__EXERCISE TASKS__:
1. Repeat the passage on matching patterns to rules word for word, from "The problem with" up to and including "patterns it discovers.".
2. In the passage on matching patterns to rules, which important case is named where the system must conform to externally defined rules?
3. Resume the passage on matching patterns to rules after its final sentence and carry it forward.

__PROVIDED TEXT__:
· · ·

2. Matching patterns to rules

As the MIT's Hinton article points out, AI excels at fuzzy pattern recognition. In conversational computing, that pattern recognition operates at three layers. Working out what we are saying is the first layer. The next layer is composing the appropriate conversational response. Both of these layers remain consistent over time. The third layer is the predictive analytics that produces the content of that response — a suggested answer or choice. At this third layer, the interplay between patterns and rules becomes important. Here's why.

A common scenario for Apttus might be suggesting a discount, based on looking at the most successful outcomes when dealing with similar customer engagements in the past. The algorithm can look at more data in aggregate than any individual sales person will have encountered in their own personal experience, and therefore can make a better assessment of the most appropriate discount to close the deal without giving away more margin than necessary.

The problem with this in the real world is that sometimes the historic pattern suddenly ceases to be a predictor of future behavior — for example, a new competitor comes on the scene, or there is a sudden downturn in the economy. Over time, the system will learn from that change in behavior and rewrite its model. But the process can be sped up by adding rules that override the historic pattern analysis when external conditions change. There are many other examples — compliance is an important case in point — where the system needs to conform to externally defined rules as well as the patterns it discovers.

· · ·

__DATASET CONTENT__:
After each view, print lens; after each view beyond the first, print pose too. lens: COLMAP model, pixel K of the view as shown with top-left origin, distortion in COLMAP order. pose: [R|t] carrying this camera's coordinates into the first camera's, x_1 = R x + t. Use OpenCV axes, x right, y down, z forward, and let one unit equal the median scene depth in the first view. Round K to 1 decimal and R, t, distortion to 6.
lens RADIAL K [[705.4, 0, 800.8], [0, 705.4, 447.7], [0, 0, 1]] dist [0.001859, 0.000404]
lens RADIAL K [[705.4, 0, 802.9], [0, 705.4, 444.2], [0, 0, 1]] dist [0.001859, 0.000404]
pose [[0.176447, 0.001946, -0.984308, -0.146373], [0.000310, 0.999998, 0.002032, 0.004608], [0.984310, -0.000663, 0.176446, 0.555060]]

· · ·

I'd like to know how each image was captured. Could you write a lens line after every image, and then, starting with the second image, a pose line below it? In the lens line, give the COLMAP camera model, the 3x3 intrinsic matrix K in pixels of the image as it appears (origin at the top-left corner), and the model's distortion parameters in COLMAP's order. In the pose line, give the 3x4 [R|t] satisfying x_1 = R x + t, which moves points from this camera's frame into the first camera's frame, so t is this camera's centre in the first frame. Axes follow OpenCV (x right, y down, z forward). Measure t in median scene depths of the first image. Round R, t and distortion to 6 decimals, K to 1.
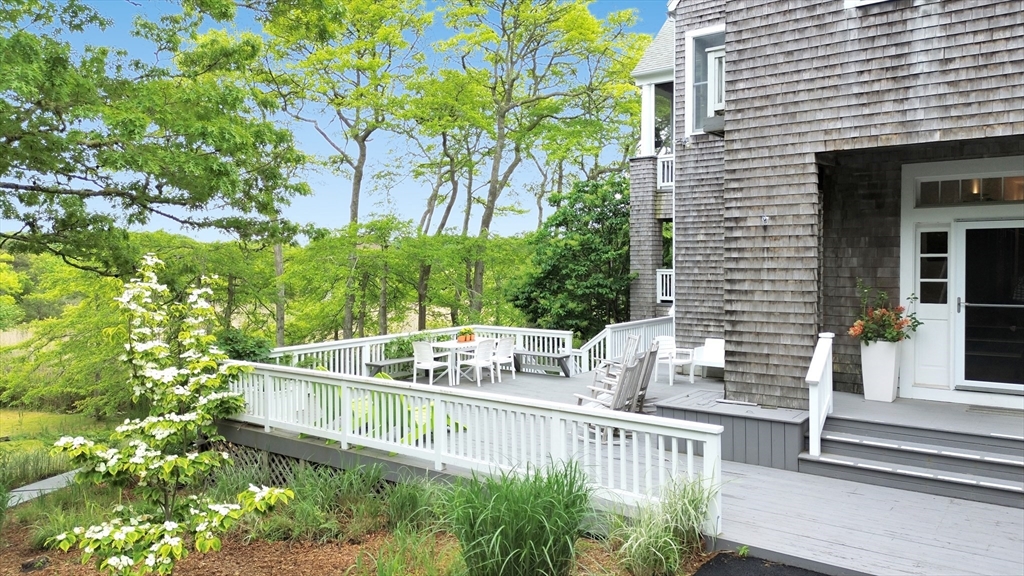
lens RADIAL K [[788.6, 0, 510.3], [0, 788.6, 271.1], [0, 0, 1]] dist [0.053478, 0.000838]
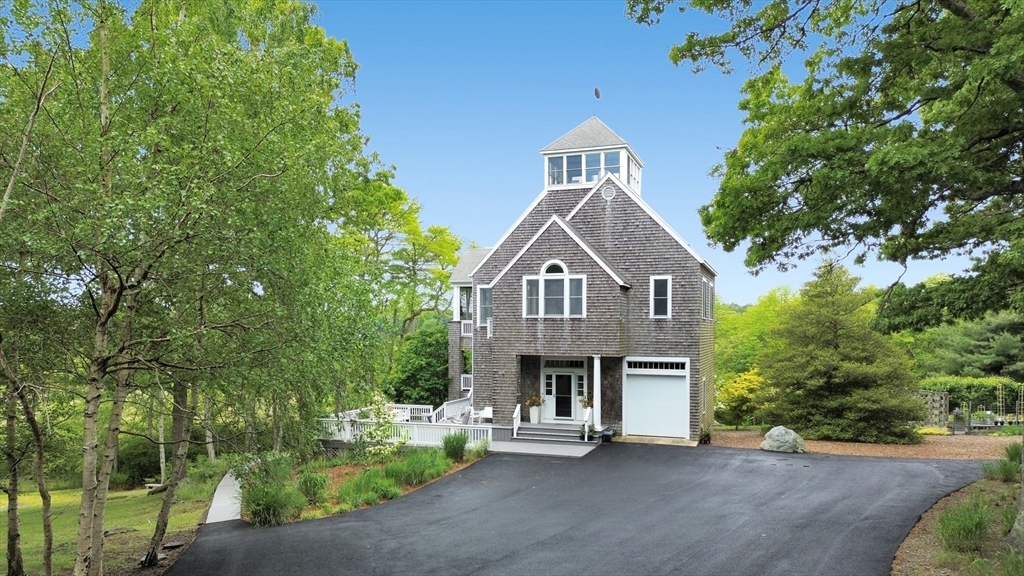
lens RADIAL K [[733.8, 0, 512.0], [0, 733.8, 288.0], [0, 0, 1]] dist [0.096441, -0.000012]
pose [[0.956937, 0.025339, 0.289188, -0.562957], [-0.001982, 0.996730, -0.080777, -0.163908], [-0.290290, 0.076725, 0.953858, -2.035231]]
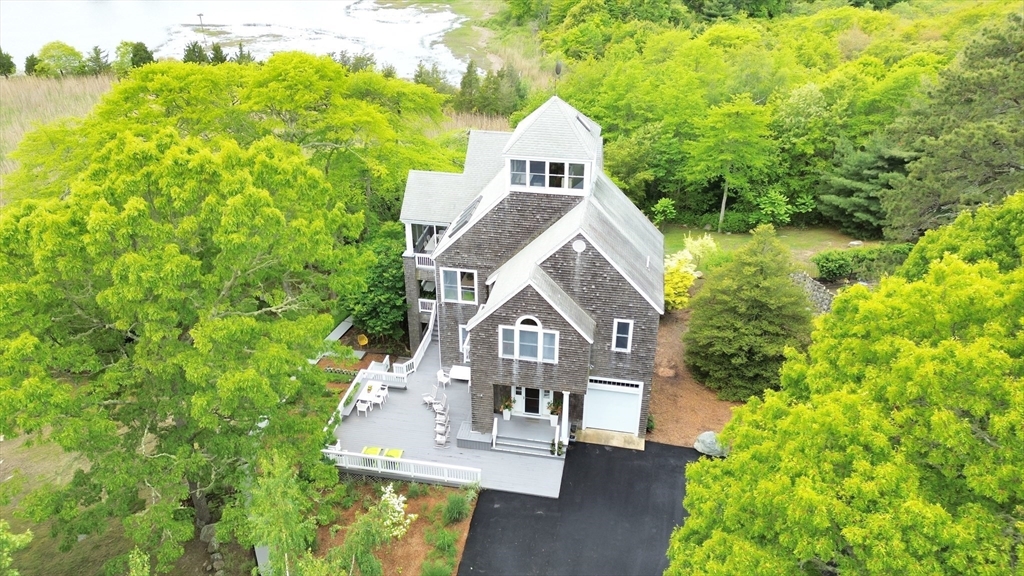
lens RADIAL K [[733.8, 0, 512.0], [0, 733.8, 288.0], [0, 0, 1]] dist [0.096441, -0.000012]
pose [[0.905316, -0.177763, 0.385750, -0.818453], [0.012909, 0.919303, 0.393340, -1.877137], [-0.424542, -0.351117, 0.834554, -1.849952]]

· · ·

__PER-TASK OUTPUTS__:
1.
The problem with this in the real world is that sometimes the historic pattern suddenly ceases to be a predictor of future behavior — for example, a new competitor comes on the scene, or there is a sudden downturn in the economy. Over time, the system will learn from that change in behavior and rewrite its model. But the process can be sped up by adding rules that override the historic pattern analysis when external conditions change. There are many other examples — compliance is an important case in point — where the system needs to conform to externally defined rules as well as the patterns it discovers.

2. Compliance.

3.
3. Building a graph

For Tact, the customer graph is the cornerstone of its platform, says Ganapathi. Instead of simply recording data, a graph database maps relationships. Whereas a conventional database can only produce query results, a knowledge graph has enough context to produce answers to questions.

This is a necessary foundation for a conversational UI, since the intelligent agent is expected to produce relevant answers, rather than just churning out data that people then have to interpret.

4. Sustaining a conversation

Existing chatbot frameworks are not sophisticated enough to provide the workflow automation that Tact wanted to build into its platform, says Ganapathi. They don't have the flexibility to participate in the type of conversation that's natural for a human being, in two specific ways.

The first is the ability to maintain context through a threaded conversation. For example, a salesperson might ask for the address of a contact, and then say, "Book me a taxi there." Tact's agent understands that the word 'there' refers back to the address previously mentioned. Most chatbots would not retain that context, and would ask for the address again.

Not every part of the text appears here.